§ RECORD SET
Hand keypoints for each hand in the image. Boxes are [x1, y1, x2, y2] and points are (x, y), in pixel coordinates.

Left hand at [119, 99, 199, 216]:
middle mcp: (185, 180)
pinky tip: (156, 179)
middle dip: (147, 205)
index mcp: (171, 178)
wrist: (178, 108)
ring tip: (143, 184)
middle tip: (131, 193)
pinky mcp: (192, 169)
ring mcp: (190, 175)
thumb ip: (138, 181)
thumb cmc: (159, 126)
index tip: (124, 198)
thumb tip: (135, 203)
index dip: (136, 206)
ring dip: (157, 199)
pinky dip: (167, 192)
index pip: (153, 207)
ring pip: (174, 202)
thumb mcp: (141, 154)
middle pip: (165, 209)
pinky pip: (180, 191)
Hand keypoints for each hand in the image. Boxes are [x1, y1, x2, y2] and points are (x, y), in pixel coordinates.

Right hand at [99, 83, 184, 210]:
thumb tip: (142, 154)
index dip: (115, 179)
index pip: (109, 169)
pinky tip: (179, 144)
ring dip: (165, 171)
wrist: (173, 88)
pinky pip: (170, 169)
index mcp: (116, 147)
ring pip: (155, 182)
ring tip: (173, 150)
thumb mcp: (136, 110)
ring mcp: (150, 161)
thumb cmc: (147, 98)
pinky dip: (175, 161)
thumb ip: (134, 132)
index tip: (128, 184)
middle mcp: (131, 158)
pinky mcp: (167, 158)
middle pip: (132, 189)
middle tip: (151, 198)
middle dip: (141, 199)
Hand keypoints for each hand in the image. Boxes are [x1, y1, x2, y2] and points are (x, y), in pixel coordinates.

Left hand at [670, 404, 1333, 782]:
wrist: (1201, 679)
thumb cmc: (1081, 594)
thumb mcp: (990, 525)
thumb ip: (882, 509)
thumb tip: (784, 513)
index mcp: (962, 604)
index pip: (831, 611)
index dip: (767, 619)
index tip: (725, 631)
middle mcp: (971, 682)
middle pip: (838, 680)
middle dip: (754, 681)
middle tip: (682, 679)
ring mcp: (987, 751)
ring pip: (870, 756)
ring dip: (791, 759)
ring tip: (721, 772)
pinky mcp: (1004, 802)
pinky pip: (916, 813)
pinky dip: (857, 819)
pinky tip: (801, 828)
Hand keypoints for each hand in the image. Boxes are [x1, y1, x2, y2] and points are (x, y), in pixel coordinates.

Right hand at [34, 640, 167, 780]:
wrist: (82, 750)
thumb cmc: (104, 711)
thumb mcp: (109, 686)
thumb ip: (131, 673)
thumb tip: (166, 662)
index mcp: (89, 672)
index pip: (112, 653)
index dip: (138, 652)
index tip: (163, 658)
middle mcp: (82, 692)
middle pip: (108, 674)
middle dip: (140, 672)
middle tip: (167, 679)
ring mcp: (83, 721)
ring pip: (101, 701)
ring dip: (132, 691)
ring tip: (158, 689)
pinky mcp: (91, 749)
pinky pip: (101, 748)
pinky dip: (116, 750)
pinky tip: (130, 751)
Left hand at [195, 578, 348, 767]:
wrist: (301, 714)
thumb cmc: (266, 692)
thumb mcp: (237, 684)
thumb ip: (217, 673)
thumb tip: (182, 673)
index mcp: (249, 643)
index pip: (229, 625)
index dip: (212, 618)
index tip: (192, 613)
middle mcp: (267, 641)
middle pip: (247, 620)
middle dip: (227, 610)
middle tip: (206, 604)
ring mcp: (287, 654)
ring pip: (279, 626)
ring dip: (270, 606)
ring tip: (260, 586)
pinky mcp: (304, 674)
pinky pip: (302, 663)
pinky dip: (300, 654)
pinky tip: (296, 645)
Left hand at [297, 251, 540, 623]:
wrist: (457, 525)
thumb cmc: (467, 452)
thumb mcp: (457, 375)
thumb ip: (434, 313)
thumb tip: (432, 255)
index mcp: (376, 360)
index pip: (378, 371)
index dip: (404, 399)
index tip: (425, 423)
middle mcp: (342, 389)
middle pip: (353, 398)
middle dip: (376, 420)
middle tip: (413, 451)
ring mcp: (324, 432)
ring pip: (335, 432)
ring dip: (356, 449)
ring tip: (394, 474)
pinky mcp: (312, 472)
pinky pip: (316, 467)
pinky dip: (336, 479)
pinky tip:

§ PROBLEM TO SOLVE
Everything in the listing must be returned word for word.

§ RESULT
Hand keypoints for each hand in the image. Boxes are [x1, y1, x2, y2] and points are (x, y), in pixel coordinates.

Left hand at [119, 99, 199, 216]:
middle mcp: (185, 180)
pinky tip: (156, 179)
middle dip: (147, 205)
index mcp: (171, 178)
wrist: (178, 108)
ring tip: (143, 184)
middle tip: (131, 193)
pinky mcp: (192, 169)
ring mcp: (190, 175)
thumb ip: (138, 181)
thumb cmc: (159, 126)
index tip: (124, 198)
thumb tip: (135, 203)
index dip: (136, 206)
ring dip: (157, 199)
pinky dip: (167, 192)
index pip: (153, 207)
ring pip: (174, 202)
thumb mcp: (141, 154)
middle pip: (165, 209)
pinky pip: (180, 191)
Hand keypoints for each hand in the image. Boxes are [x1, y1, x2, y2] and points are (x, y), in pixel coordinates.

Right hand at [99, 83, 184, 210]:
thumb tip: (142, 154)
index dip: (115, 179)
index pip: (109, 169)
pinky tip: (179, 144)
ring dip: (165, 171)
wrist: (173, 88)
pinky pip: (170, 169)
index mcp: (116, 147)
ring pip: (155, 182)
ring tip: (173, 150)
thumb mcp: (136, 110)
ring mcp: (150, 161)
thumb cmc: (147, 98)
pinky dip: (175, 161)
thumb ip: (134, 132)
index tip: (128, 184)
middle mcp: (131, 158)
pinky mcp: (167, 158)
middle pip: (132, 189)
middle tip: (151, 198)
middle dip: (141, 199)
Hand keypoints for each hand in the image. Boxes are [x1, y1, x2, y2] and points are (x, y), in pixel coordinates.

Left hand at [670, 404, 1333, 782]:
wrist: (1201, 679)
thumb cmc: (1081, 594)
thumb mcp: (990, 525)
thumb ip: (882, 509)
thumb tip: (784, 513)
index mcp: (962, 604)
index pip: (831, 611)
index dip: (767, 619)
index tip: (725, 631)
middle mcp: (971, 682)
middle pip: (838, 680)
middle dip: (754, 681)
middle tip: (682, 679)
ring mcp: (987, 751)
ring pip: (870, 756)
ring dip: (791, 759)
ring tip: (721, 772)
pinky mcp: (1004, 802)
pinky pip: (916, 813)
pinky dip: (857, 819)
pinky tip: (801, 828)
Hand keypoints for each hand in the image. Boxes are [x1, y1, x2, y2] and points are (x, y), in pixel coordinates.

Right hand at [34, 640, 167, 780]:
wrist: (82, 750)
thumb cmc: (104, 711)
thumb mcp: (109, 686)
thumb ip: (131, 673)
thumb tip: (166, 662)
index mcp: (89, 672)
index pip: (112, 653)
index dip: (138, 652)
index tip: (163, 658)
middle mcp: (82, 692)
middle pip: (108, 674)
middle dip: (140, 672)
middle tip: (167, 679)
ring mcp: (83, 721)
ring pip: (101, 701)
ring dip: (132, 691)
ring tip: (158, 689)
pinky mcp: (91, 749)
pinky pip: (101, 748)
pinky dip: (116, 750)
pinky tip: (130, 751)
Left hand at [195, 578, 348, 767]:
wrist: (301, 714)
thumb cmc: (266, 692)
thumb mcp: (237, 684)
thumb ip: (217, 673)
thumb tip: (182, 673)
index mcp: (249, 643)
index pip: (229, 625)
index dip: (212, 618)
index tip: (192, 613)
middle mcp: (267, 641)
middle pip: (247, 620)
middle dip: (227, 610)
middle tip: (206, 604)
ring mcp: (287, 654)
ring pip: (279, 626)
ring dip: (270, 606)
ring tip: (260, 586)
pinky mcp: (304, 674)
pinky pip: (302, 663)
pinky dip: (300, 654)
pinky tip: (296, 645)
Left hand at [297, 251, 540, 623]:
wrist: (457, 525)
thumb cmc: (467, 452)
thumb mcp: (457, 375)
thumb ip: (434, 313)
thumb tip: (432, 255)
index mcp: (376, 360)
index pip: (378, 371)
index dip: (404, 399)
index tip: (425, 423)
middle mcp: (342, 389)
middle pip: (353, 398)
middle dip: (376, 420)
middle tip: (413, 451)
ring mcp: (324, 432)
ring pip: (335, 432)
ring dip: (356, 449)
ring tip: (394, 474)
pinky mcp: (312, 472)
pinky pip: (316, 467)
pinky dip: (336, 479)
pinky tip:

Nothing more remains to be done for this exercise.